As traditional financial institutions grow comfortable with bitcoin’s technical complexities, there is potential they might “cannibalize portions of the market,” including crypto custody, says Austin Reid, head of business at crypto prime brokerage FalconX. In the interim, there are “opportunities for growth,” he says, for companies ready with the necessary crypto expertise to serve ETF issuers.

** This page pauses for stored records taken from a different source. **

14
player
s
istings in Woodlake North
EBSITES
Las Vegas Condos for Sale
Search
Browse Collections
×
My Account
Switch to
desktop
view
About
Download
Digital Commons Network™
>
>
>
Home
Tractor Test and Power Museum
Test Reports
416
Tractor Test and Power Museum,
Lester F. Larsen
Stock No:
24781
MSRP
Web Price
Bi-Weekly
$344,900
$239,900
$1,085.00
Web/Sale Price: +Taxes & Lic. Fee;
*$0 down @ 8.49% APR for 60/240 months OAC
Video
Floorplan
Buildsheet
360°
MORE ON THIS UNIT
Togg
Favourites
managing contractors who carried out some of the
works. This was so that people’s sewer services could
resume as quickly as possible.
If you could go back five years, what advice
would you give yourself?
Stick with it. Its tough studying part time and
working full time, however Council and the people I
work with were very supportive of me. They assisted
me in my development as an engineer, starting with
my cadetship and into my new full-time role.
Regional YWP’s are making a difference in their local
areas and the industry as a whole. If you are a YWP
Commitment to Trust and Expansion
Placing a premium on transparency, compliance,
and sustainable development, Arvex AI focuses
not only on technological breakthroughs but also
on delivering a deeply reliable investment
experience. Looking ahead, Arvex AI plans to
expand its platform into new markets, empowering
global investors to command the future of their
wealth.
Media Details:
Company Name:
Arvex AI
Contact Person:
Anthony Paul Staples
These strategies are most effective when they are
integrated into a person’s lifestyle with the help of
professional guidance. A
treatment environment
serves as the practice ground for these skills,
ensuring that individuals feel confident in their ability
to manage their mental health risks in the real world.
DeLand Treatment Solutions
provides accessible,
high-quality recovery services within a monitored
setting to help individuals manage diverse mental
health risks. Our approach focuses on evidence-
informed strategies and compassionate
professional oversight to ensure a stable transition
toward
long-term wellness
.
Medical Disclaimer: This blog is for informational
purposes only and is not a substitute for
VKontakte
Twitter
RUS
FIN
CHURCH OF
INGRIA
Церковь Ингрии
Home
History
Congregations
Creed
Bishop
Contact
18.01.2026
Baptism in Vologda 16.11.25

That opportunity would be multiplied if the new spot bitcoin ETFs begin to spawn variants, says Tejpaul. The ETFs could act as a “giant building block,” he says, on top of which various derivative products could be built, expanding the revenue available for custodians and other intermediaries to grasp.

Beneath these projections, however, is the assumption the spot bitcoin ETFs will succeed. The issuers, says Seyffart, anticipate strong demand for their new ETFs, or else they wouldn’t have queued up to launch them. For the intermediaries, much depends on whether the thesis holds true in practice—whether the ETFs will unlock a wave of pent up demand for bitcoin as the issuers hope.

“This is just the first step,” says Reid. “Then it’s a question of how [the ETFs] scale.”